- [Assignment]
Return every line from the one with "(colorectal) was stained" through the one with "staining of stomach", inclusive, exactly as it appears below.

- [Dataset items]
++++++++++++++++++++
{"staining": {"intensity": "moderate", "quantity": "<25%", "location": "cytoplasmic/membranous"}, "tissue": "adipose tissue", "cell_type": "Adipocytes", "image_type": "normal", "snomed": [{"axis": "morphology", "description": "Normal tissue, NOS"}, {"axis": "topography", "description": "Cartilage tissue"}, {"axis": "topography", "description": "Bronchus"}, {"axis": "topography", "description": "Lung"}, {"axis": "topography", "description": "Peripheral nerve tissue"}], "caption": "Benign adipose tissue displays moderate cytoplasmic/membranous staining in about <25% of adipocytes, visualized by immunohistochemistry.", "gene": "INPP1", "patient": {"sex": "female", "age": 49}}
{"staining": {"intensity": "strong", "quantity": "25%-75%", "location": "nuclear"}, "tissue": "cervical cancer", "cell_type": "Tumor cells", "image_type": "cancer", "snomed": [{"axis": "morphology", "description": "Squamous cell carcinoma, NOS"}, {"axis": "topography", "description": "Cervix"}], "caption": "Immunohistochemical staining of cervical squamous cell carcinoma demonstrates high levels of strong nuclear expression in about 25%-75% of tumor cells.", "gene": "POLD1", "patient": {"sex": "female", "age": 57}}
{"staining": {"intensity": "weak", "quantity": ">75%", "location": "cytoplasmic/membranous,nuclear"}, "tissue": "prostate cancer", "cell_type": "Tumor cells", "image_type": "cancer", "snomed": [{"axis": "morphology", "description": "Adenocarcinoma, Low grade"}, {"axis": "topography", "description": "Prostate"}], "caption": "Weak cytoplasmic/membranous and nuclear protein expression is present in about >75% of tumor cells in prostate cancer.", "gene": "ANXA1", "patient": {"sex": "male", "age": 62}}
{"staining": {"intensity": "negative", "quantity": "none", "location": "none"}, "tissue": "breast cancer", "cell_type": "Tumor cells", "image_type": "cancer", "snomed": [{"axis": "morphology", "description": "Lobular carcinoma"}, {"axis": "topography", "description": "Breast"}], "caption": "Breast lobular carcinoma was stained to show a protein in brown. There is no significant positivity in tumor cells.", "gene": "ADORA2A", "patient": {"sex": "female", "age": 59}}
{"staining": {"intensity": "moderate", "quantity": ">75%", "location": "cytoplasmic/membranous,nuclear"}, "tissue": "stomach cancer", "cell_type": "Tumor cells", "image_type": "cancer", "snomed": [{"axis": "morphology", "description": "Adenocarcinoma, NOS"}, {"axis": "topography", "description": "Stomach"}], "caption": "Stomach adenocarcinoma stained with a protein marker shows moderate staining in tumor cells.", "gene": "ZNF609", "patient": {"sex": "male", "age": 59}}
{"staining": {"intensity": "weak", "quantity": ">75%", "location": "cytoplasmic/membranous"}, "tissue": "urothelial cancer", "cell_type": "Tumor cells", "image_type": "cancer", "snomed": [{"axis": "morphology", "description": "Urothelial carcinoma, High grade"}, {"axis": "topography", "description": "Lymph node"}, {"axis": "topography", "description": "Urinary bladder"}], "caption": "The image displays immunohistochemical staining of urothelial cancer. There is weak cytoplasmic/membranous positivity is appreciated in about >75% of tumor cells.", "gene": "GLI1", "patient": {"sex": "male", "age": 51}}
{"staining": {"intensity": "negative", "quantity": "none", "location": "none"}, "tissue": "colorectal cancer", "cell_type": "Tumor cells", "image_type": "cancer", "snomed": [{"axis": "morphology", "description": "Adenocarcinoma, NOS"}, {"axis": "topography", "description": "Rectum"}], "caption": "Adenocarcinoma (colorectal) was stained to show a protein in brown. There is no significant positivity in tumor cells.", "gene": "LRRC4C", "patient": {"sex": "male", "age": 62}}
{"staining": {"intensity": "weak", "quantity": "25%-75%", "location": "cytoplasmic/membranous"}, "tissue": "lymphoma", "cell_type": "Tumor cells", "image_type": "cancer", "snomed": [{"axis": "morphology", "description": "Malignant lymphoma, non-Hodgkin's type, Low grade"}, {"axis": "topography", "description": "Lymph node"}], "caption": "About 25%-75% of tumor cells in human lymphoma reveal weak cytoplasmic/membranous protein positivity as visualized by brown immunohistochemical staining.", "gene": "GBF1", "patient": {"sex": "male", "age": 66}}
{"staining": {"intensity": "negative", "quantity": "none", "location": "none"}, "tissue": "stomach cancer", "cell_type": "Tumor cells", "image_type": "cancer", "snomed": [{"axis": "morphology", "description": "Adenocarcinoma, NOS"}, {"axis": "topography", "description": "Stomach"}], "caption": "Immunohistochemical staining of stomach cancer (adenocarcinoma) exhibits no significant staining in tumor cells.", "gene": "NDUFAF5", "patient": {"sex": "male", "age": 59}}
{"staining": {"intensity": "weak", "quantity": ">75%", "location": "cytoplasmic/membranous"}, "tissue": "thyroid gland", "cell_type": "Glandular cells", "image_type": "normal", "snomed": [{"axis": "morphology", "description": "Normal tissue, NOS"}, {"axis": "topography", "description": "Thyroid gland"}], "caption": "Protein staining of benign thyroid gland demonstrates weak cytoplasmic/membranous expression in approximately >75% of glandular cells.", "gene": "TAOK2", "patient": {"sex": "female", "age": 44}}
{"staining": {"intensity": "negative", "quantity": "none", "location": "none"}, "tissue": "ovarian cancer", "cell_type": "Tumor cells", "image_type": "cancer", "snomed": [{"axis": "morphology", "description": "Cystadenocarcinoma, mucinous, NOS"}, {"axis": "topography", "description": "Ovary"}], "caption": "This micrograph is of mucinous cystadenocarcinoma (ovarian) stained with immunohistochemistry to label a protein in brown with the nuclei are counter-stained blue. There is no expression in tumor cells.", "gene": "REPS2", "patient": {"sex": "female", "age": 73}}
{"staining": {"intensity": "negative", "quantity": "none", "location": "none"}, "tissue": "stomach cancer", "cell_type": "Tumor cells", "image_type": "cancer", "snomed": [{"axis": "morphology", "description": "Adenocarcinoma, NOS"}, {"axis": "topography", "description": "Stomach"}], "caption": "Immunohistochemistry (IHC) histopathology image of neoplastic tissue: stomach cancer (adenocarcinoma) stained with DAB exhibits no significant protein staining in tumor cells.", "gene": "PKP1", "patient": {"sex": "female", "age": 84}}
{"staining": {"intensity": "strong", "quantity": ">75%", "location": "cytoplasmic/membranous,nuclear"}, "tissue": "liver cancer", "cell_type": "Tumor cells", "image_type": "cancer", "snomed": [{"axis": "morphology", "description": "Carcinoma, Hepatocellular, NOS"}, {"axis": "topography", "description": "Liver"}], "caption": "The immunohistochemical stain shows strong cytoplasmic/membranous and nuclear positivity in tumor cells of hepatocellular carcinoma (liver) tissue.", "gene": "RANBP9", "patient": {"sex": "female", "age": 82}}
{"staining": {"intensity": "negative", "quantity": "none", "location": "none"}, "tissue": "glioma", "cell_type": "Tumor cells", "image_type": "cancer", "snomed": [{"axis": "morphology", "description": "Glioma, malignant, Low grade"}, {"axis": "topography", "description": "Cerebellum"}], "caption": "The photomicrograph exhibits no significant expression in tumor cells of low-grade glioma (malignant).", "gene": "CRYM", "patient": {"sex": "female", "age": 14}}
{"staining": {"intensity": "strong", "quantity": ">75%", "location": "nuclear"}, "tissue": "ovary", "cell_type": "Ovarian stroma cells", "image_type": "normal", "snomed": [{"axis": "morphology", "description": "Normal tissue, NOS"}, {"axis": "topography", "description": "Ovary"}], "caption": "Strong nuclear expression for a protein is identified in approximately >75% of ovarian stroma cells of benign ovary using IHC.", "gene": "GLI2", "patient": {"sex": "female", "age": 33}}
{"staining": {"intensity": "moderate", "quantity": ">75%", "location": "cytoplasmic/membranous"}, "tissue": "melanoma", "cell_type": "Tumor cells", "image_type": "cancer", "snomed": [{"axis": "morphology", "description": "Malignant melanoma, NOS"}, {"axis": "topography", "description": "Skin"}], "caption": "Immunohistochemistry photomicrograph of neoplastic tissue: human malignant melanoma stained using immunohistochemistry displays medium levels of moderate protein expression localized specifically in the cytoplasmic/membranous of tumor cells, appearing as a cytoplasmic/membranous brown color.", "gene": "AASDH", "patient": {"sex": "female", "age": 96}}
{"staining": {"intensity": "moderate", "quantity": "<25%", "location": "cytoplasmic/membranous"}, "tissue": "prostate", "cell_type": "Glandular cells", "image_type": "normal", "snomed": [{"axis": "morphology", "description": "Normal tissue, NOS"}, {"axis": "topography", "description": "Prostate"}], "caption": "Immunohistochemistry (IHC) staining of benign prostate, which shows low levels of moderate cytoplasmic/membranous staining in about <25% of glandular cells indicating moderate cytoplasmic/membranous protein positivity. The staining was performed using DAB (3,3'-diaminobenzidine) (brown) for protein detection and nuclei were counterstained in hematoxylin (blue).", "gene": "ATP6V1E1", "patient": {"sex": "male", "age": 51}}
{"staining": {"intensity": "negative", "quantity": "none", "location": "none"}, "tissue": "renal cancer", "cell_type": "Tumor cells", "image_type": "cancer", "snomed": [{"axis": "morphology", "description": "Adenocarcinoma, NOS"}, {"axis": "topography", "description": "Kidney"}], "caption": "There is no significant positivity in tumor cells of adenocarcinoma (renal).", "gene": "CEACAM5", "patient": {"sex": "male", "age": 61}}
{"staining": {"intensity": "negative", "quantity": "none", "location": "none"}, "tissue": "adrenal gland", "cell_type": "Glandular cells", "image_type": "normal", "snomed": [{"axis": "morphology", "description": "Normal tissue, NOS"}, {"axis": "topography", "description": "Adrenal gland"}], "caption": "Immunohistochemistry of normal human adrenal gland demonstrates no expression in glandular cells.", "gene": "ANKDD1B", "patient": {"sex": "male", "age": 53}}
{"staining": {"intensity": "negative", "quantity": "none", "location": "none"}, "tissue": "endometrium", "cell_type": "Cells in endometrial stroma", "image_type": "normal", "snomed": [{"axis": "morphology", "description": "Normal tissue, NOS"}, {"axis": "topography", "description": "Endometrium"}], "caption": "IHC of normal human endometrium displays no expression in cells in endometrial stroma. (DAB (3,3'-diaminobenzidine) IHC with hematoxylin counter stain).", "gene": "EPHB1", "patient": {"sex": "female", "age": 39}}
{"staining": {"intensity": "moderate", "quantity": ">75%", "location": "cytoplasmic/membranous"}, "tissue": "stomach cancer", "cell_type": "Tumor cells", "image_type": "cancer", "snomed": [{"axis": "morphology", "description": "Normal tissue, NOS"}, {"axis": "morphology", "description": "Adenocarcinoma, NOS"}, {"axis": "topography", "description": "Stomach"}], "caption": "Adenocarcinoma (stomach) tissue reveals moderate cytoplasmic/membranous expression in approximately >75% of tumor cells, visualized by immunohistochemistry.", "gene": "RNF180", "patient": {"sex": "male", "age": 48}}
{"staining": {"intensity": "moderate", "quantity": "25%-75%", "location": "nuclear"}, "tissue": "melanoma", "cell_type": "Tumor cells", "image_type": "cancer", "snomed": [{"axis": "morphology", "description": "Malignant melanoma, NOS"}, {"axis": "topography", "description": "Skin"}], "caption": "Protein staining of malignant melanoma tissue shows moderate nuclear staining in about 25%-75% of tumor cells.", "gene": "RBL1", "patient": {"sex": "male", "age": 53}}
++++++++++++++++++++
- [Exercise response]
{"staining": {"intensity": "negative", "quantity": "none", "location": "none"}, "tissue": "colorectal cancer", "cell_type": "Tumor cells", "image_type": "cancer", "snomed": [{"axis": "morphology", "description": "Adenocarcinoma, NOS"}, {"axis": "topography", "description": "Rectum"}], "caption": "Adenocarcinoma (colorectal) was stained to show a protein in brown. There is no significant positivity in tumor cells.", "gene": "LRRC4C", "patient": {"sex": "male", "age": 62}}
{"staining": {"intensity": "weak", "quantity": "25%-75%", "location": "cytoplasmic/membranous"}, "tissue": "lymphoma", "cell_type": "Tumor cells", "image_type": "cancer", "snomed": [{"axis": "morphology", "description": "Malignant lymphoma, non-Hodgkin's type, Low grade"}, {"axis": "topography", "description": "Lymph node"}], "caption": "About 25%-75% of tumor cells in human lymphoma reveal weak cytoplasmic/membranous protein positivity as visualized by brown immunohistochemical staining.", "gene": "GBF1", "patient": {"sex": "male", "age": 66}}
{"staining": {"intensity": "negative", "quantity": "none", "location": "none"}, "tissue": "stomach cancer", "cell_type": "Tumor cells", "image_type": "cancer", "snomed": [{"axis": "morphology", "description": "Adenocarcinoma, NOS"}, {"axis": "topography", "description": "Stomach"}], "caption": "Immunohistochemical staining of stomach cancer (adenocarcinoma) exhibits no significant staining in tumor cells.", "gene": "NDUFAF5", "patient": {"sex": "male", "age": 59}}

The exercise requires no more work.